Finland and Singapore top world’s ‘best education’ list

Finland’s education system has been ranked best in the world, according to a global league table published by education firm Pearson.

The study, carried out by the Economist Intelligence Unit combines international test results and data such as literacy and graduation rates between 2006 and 2010.

Also taken into account are factors such as spending on pupils and class size as well as the level of school choice.

Looking at education systems which succeed, the study concludes that spending is important, but not as much as promoting a culture which is supportive of learning.

The report also emphasises the importance of high-quality teachers, saying that this can be as much a question of status and professional respect as levels of pay.

There are direct economic consequences of high and low performing education systems, the study says, particularly in a globalised, skill-based economy.

Finland is followed in the rankings by South Korea, Hong Kong, Japan and Singapore with the United Kingdom in sixth place.

The X factors
According to the Huffington Post, the report notes the importance of high-quality teachers and improving strong educator recruitment. The rankings show, however, that there is no clear correlation between higher pay and better performance. The bottom line findings:

1. There are no magic bullets: The small number of correlations found in the study shows the poverty of simplistic solutions. Throwing money at education by itself rarely produces results, and individual changes to education systems, however sensible, rarely do much on their own. Education requires long-term, coherent and focussed system-wide attention to achieve improvement.
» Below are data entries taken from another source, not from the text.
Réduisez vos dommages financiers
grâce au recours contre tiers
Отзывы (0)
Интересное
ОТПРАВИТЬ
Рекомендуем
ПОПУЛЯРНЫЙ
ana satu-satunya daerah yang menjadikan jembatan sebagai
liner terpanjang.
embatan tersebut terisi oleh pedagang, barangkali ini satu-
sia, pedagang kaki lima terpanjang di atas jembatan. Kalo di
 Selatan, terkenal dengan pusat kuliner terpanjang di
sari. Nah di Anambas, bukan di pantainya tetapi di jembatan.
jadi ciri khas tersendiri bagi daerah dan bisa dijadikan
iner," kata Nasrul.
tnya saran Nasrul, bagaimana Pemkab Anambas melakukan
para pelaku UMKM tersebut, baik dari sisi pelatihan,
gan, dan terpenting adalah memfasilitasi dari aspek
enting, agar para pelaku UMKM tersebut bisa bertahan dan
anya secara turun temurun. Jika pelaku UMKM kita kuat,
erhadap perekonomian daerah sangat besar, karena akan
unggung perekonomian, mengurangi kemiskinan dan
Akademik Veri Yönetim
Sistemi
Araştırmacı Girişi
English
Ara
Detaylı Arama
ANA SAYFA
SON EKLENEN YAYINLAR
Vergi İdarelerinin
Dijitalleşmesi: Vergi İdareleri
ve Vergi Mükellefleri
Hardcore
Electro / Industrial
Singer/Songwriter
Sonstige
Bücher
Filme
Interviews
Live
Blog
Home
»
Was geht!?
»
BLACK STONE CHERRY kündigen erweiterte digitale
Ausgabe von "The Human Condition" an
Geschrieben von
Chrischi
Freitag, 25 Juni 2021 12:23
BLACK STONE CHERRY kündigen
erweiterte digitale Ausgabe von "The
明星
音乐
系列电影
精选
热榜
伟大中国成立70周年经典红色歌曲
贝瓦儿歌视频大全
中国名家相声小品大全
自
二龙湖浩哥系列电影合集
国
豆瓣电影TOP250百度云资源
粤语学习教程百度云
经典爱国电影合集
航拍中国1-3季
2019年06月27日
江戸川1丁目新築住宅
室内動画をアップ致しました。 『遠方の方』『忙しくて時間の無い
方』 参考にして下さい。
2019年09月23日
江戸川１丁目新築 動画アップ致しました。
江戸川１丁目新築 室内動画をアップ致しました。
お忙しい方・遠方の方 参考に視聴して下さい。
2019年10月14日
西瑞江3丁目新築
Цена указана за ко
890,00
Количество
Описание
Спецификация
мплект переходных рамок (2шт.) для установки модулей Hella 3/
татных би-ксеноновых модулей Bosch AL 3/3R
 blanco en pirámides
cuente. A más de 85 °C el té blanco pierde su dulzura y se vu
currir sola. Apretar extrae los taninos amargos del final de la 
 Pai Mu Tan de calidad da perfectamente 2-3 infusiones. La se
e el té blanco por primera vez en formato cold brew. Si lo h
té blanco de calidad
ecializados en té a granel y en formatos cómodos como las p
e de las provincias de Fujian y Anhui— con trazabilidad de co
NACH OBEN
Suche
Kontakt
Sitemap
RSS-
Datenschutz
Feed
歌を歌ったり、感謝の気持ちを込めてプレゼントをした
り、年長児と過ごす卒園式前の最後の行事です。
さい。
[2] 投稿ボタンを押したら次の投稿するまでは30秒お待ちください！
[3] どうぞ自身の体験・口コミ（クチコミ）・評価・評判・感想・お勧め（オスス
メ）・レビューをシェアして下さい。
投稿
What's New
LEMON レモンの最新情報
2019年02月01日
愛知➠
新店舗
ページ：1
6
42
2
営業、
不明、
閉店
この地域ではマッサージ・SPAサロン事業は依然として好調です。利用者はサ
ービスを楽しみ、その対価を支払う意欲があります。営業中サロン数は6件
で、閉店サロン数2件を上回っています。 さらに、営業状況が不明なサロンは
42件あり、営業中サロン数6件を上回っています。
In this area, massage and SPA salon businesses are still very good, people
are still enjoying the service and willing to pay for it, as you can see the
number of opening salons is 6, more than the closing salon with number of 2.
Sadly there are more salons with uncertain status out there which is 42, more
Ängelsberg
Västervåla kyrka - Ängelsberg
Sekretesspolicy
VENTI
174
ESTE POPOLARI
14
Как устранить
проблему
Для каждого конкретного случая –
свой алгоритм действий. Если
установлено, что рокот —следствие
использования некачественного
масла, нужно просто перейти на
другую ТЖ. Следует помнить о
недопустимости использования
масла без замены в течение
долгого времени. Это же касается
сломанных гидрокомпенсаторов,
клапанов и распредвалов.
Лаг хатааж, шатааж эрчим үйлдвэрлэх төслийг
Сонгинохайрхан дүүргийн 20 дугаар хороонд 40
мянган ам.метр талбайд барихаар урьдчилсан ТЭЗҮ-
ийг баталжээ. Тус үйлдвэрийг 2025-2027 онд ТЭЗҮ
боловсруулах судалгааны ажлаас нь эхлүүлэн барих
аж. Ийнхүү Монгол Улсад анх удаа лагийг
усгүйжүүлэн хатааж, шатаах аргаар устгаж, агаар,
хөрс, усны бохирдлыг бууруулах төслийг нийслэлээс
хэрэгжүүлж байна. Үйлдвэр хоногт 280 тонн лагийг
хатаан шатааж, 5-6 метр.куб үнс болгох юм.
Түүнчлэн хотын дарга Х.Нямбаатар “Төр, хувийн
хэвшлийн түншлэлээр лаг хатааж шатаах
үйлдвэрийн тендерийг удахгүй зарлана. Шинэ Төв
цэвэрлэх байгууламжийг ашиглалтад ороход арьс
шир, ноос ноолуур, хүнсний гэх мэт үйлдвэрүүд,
2. Respect teachers: Good teachers are essential to high-quality education. Finding and retaining them is not necessarily a question of high pay. Instead, teachers need to be treated as the valuable professionals they are, not as technicians in a huge, educational machine.

3. Culture can be changed: The cultural assumptions and values surrounding an education system do more to support or undermine it than the system can do on its own. Using the positive elements of this culture and, where necessary, seeking to change the negative ones, are important to promoting successful outcomes.

4. Parents are neither impediments to nor saviours of education: Parents want their children to have a good education; pressure from them for change should not be seen as a sign of hostility but as an indication of something possibly amiss in provision. On the other hand, parental input and choice do not constitute a panacea. Education systems should strive to keep parents informed and work with them.

5. Educate for the future, not just the present: Many of today’s job titles, and the skills needed to fill them, simply did not exist 20 years ago. Education systems need to consider what skills today’s students will need in future and teach accordingly.